The document also covers the restructuring of state institutions, constitutional reform, democratic elections. Ali described the document as the result of "suggestions and inputs ... from all the entities" that he had consulted with, after spending three months trying to unite various opposition forces, including "liberals" and the Muslim Brotherhood and exiled opposition politicians.

==Media image==
Leila Arman, writing in Mada Masr, describes Ali showing charisma in his videos, with a character "of the intrepid blue-collar badass. A savvy operator with a nose for business. A total baller who flashes cash and treats himself like a prince. An avaricious charmer." She describes his image in the videos as "not the classic poor, honest hero, nor is he the educated, middle-class striver who stands up to oppression", but instead an image "of [honour] and decency as a form of class solace, consolation, and solidarity", where the honour consists of Ali's entitlement to money that he claims is owed to him by Sisi.
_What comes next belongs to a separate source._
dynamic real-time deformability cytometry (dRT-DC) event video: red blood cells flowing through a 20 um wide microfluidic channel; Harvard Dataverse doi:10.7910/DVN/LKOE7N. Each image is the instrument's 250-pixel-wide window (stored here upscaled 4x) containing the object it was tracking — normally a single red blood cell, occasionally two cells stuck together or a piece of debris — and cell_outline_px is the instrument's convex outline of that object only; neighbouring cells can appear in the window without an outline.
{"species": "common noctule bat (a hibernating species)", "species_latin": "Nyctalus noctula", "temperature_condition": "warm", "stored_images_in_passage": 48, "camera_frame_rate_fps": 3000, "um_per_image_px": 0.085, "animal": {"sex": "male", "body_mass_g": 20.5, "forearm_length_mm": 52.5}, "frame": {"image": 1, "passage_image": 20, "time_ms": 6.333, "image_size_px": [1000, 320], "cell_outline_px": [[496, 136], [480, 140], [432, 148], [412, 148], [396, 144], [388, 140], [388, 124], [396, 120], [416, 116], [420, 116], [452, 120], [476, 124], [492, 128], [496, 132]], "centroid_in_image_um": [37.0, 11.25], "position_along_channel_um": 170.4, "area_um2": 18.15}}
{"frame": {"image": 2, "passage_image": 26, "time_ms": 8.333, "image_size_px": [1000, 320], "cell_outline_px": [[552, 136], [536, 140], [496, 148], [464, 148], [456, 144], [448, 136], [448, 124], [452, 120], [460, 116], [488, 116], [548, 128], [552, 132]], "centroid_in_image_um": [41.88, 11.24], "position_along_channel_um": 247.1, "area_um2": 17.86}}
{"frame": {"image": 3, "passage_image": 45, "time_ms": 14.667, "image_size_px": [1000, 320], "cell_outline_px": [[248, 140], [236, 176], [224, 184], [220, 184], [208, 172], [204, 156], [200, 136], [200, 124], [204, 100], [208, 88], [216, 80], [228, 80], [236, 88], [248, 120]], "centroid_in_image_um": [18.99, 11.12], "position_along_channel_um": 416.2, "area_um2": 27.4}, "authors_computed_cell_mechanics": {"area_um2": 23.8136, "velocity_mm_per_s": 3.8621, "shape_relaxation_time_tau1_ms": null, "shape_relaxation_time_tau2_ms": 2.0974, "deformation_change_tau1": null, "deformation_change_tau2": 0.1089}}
In his 4 September video, Ali describes his political profile, stating, "I'm not a liberal, I'm not Brotherhood, I'm not a secularist. I'm a working-class guy". Arman describes Ali's conflict with Sisi as a macho competition, "Ali plays the paragon of working-class masculinity against Sisi's more simpering version of manhood." She summarises stating that Ali "portrays a realistic dramatic character, and then he asks the audience to play the hero with him, to enter the frame. And they have obliged."

==Sentencing==
On 16 January 2023, he was sentenced along with 22 others to life in prison in absentia over the 2019 protests.